The question of which pairs of rotations of the sphere are independent goes back to Hausdorff, who produced such a pair a century ago. "Independent" means "are free generators of a free group". The following assertion might not be true, but its statement is certainly elegant! Maybe there is a simple counterexample?
Question: If A and B are noncommuting rotations of a sphere of infinite order, then A and B are independent.
One can also consider finite order (as did Hausdorff who used order 2 and 3):
If A and B are noncommuting rotations of a sphere, then A and B A Inverse(B) are independent.

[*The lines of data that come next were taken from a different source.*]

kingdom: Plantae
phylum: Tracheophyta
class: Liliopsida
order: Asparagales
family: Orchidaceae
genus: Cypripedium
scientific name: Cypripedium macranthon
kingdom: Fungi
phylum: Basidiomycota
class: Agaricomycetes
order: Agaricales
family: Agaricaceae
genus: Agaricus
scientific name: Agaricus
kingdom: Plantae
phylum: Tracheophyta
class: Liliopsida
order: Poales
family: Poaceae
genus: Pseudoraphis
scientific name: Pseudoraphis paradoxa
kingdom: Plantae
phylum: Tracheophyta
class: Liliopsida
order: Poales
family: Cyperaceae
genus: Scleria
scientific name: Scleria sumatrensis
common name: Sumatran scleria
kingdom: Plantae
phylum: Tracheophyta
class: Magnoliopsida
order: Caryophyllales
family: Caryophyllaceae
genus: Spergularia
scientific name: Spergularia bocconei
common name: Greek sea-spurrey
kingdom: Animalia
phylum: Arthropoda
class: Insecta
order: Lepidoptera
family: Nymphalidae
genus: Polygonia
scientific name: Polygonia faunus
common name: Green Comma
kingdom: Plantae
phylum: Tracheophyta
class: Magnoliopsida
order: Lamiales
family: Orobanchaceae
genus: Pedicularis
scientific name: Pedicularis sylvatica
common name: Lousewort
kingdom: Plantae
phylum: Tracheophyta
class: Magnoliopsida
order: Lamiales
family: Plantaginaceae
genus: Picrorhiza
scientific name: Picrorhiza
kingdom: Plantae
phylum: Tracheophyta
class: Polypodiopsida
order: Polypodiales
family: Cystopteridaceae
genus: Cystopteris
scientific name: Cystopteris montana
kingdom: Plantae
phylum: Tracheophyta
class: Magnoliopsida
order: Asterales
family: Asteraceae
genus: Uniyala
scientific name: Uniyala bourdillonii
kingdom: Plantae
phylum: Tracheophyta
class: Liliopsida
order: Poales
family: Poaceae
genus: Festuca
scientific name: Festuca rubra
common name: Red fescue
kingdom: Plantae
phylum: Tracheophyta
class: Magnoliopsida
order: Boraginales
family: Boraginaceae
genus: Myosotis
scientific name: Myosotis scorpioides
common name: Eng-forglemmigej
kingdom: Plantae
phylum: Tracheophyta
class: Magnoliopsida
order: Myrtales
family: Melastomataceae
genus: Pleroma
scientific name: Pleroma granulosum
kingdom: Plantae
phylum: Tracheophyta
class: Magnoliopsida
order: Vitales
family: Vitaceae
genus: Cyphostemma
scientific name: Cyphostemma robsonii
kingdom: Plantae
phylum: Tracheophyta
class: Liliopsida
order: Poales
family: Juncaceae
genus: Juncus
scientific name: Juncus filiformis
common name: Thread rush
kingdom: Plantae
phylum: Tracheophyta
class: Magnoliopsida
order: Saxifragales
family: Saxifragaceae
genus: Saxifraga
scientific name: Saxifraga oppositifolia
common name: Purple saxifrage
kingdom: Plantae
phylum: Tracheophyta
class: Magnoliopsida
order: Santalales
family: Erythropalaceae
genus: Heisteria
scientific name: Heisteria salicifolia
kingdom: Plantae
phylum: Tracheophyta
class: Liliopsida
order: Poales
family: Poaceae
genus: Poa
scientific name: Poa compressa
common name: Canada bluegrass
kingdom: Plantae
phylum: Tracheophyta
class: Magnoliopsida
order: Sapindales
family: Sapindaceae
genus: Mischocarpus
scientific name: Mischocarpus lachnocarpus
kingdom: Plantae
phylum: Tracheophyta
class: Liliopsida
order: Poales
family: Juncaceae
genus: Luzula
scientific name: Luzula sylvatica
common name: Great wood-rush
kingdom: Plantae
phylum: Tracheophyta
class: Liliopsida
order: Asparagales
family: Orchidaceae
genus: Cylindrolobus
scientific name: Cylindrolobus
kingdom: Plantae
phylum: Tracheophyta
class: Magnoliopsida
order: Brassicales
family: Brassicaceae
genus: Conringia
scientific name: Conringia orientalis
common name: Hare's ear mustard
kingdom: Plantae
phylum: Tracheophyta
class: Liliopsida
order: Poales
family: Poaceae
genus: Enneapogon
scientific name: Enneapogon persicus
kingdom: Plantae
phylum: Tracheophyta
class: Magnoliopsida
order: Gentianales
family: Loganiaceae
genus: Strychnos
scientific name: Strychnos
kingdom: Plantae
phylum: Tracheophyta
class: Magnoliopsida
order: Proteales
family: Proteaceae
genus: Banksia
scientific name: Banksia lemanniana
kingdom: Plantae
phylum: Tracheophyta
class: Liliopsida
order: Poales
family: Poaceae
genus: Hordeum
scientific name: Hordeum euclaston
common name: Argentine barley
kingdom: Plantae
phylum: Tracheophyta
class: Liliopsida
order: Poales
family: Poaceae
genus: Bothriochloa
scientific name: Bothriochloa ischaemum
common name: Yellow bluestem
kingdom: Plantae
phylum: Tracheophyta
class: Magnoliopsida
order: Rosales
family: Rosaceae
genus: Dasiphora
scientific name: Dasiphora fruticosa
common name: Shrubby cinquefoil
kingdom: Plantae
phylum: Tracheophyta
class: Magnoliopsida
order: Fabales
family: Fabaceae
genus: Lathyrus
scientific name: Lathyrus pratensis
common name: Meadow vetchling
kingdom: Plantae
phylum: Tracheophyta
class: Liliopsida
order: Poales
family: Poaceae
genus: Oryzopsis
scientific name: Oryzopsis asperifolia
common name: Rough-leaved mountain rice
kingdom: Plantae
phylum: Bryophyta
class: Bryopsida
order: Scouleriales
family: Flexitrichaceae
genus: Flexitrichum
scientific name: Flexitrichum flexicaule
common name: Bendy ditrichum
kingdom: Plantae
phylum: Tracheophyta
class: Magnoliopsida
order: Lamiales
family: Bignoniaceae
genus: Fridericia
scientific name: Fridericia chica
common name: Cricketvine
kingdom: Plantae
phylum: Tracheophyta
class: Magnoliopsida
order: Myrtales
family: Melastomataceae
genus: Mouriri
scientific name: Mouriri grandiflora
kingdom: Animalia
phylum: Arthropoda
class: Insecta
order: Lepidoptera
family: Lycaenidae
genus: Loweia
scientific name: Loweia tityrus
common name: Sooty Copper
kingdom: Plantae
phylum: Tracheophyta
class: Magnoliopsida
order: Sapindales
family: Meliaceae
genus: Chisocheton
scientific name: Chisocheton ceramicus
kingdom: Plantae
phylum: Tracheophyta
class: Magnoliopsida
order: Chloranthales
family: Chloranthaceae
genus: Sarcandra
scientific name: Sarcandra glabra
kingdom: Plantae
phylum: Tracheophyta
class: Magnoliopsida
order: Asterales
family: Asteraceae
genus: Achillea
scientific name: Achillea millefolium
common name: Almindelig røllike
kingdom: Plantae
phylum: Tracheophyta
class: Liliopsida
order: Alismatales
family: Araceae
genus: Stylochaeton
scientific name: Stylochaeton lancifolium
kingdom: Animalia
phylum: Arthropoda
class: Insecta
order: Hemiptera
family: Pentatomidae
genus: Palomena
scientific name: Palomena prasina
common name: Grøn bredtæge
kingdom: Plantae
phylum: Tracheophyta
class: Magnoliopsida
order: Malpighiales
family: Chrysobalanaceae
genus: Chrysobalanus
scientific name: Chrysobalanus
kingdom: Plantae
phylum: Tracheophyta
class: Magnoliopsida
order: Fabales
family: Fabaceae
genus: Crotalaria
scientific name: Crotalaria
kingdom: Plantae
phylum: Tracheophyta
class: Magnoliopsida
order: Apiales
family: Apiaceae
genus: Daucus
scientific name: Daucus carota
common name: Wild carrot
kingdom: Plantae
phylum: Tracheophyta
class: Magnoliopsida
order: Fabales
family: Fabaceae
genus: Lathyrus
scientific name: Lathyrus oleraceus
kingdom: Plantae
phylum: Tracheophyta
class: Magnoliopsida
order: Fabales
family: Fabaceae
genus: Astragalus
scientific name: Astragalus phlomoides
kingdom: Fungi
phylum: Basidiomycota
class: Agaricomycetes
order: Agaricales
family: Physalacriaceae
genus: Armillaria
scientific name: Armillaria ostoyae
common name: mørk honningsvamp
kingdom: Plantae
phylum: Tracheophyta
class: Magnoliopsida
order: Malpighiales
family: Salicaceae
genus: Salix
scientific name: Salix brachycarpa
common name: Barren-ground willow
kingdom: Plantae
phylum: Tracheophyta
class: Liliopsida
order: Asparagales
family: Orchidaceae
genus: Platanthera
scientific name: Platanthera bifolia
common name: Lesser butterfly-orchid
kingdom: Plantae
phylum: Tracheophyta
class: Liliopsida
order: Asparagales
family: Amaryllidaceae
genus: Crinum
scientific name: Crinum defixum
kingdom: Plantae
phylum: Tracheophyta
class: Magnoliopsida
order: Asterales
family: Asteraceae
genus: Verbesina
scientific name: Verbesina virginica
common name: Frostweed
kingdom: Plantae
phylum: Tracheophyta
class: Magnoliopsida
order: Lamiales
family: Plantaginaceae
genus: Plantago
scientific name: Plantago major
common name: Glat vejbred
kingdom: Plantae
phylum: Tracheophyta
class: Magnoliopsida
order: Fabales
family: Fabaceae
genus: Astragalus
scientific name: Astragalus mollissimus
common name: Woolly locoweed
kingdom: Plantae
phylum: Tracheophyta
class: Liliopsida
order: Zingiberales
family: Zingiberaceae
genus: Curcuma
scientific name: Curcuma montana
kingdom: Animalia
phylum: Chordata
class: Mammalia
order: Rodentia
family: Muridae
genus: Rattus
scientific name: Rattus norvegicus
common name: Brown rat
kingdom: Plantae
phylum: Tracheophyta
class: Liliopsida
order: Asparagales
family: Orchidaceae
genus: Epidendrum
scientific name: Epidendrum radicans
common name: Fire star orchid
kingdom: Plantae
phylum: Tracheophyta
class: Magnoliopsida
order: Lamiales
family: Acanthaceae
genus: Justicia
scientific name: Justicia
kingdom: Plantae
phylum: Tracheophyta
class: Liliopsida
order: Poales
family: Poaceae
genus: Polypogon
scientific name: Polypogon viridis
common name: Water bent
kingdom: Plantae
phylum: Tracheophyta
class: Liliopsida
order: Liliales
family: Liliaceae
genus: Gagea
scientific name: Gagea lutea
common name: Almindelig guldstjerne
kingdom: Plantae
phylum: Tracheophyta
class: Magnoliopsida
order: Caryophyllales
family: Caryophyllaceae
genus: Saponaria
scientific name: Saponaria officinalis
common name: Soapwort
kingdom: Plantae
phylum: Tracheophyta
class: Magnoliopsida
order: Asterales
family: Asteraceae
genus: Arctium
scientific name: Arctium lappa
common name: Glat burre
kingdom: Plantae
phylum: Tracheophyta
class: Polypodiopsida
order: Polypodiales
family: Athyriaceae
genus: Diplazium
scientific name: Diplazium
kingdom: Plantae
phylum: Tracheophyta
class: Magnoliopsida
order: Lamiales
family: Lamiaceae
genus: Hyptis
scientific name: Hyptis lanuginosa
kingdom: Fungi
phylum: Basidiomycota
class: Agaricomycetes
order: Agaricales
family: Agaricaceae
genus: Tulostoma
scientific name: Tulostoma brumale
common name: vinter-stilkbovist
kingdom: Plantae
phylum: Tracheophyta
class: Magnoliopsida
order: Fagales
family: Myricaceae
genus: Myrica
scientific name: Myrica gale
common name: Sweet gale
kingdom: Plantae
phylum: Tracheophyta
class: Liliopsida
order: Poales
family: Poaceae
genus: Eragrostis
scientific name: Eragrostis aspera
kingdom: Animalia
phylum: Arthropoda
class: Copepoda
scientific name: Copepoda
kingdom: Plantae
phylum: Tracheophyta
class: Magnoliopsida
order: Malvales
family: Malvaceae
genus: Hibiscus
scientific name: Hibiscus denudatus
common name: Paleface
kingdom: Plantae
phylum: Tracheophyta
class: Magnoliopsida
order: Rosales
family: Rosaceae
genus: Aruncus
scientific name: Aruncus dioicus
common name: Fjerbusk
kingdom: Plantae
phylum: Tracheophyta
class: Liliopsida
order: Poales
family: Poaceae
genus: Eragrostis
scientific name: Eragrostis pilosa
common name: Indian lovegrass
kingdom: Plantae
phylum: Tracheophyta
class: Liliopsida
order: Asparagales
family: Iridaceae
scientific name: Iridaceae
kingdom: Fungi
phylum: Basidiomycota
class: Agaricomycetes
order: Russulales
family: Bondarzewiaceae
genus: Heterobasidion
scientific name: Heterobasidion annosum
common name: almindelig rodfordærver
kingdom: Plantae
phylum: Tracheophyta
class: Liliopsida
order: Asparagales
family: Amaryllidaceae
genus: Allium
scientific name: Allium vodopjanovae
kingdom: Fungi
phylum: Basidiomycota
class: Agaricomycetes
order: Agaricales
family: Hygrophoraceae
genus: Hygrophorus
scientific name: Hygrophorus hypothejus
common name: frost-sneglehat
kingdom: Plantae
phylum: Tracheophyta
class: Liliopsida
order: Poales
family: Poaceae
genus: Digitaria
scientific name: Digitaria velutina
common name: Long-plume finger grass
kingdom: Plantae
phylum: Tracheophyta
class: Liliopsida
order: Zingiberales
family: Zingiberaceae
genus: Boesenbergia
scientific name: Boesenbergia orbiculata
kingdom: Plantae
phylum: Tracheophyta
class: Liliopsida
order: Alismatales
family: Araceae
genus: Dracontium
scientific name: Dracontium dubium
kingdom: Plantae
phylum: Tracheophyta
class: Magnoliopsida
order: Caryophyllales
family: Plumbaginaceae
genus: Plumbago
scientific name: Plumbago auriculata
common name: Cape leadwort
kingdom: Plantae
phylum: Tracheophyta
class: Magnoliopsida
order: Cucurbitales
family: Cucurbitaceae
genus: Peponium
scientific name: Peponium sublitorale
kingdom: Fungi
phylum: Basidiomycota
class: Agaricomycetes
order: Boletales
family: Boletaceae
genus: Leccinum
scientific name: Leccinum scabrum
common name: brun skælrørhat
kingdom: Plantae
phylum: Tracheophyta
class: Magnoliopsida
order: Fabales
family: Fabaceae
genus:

Can such strong and general assertions possibly be true?
Stan Wagon
No, this is too strong. Let $w \in F_2$ be a word which does not vanish in the abelianization. Then it's known that the induced map
$$\text{SO}(3) \times \text{SO}(3) \ni (A, B) \mapsto w(A, B) \in \text{SO}(3)$$
is surjective. So we can find $A, B$ such that, for example, $A [A, B] = -1$. With a little more care (to check that the derivative of the word map is surjective, so that the word map is a submersion) we should be able to show that there are enough of these that we can arrange for $A$ and $B$ to both have infinite order. This gives a counterexample to both of your questions.
What is true is that if $A$ and $B$ are chosen randomly then with probability $1$ they generate a free group. In fact the subspace of pairs $(A, B)$ which don't generate a free group is a countable union of Zariski-closed subspaces (and in particular has measure zero, but this is a stronger statement).